Sara went full diplomatic. She thanked them, said it looked powerful, and moved the bottle to the sideboard next to the garlic press we never use. But it hung there in the room like a bomb someone forgot to defuse. Every time there was a pause in conversation, someone looked at it. Leo came down at one point to get a charger and Pablo offered him “presence water.” Leo said, “I have school,” and left without blinking.
The rest of the evening went sideways in slow motion. Tilda started crying during dessert. Pablo started singing. Not like a song—just long tones, like he was tuning himself. Someone asked if the twins would be raised “in the path,” and I said yes, the school path, with maths and grammar and mild disappointment. That was the last thing I said all night.

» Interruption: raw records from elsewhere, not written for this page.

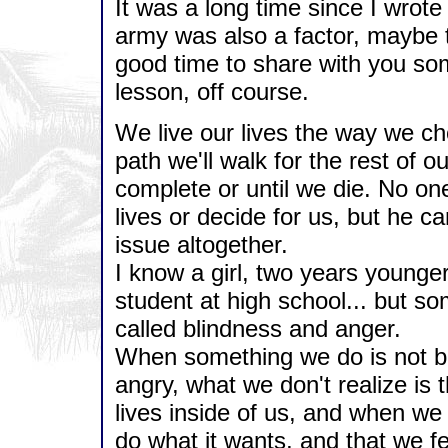
It was a long time since I wrote 
army was also a factor, maybe t
good time to share with you som
lesson, off course.
We live our lives the way we ch
path we'll walk for the rest of our 
complete or until we die. No one 
lives or decide for us, but he ca
issue altogether.
I know a girl, two years younge
student at high school... but s
called blindness and anger.
When something we do is not be
angry, what we don't realize is t
lives inside of us, and when we
do what it wants, and that we f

They stayed until two. Didn’t drink. Didn’t eat much. Just glowed and hummed and spoke about “what we’ve forgotten as men.” When they left, Sara sat on the sofa in silence for a long time, just looking at the bottle. Then she got up, opened it, sniffed, and said, “It smells like someone buried a sock.”
We didn’t drink it. She poured it down the sink. The twins came into the kitchen in the morning and asked what the brown sludge was. I told them it was a smoothie experiment that went wrong. Which is technically true.
I haven’t had a cigarette in four days. I don’t know if it’s connected. But I do feel slightly more coiled than usual.